* Data *
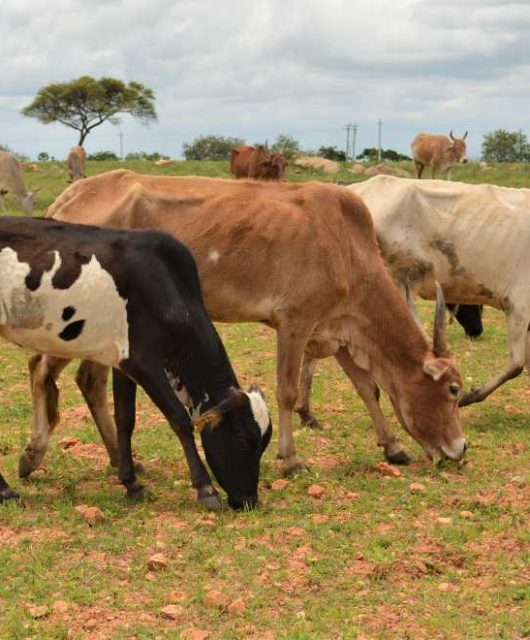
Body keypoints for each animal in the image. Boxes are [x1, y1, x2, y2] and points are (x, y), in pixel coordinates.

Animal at [0, 219, 270, 510]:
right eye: (242, 439)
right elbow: (180, 419)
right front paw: (206, 489)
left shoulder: (124, 364)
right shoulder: (144, 363)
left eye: (264, 443)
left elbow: (125, 420)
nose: (249, 500)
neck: (167, 288)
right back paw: (7, 491)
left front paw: (132, 484)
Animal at [16, 168, 464, 478]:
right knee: (41, 369)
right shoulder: (295, 322)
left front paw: (392, 446)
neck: (346, 247)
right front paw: (290, 458)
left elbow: (368, 389)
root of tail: (71, 197)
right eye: (454, 390)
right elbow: (287, 391)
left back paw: (115, 458)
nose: (460, 450)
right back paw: (33, 454)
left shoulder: (337, 332)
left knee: (86, 381)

* Requirement *
Every line of the records containing the word "left" must appear in the answer.

* Answer space *
left shoulder: (124, 364)
left eye: (264, 443)
left elbow: (125, 420)
left front paw: (132, 484)
left front paw: (392, 446)
left elbow: (368, 389)
left back paw: (115, 458)
left shoulder: (337, 332)
left knee: (86, 381)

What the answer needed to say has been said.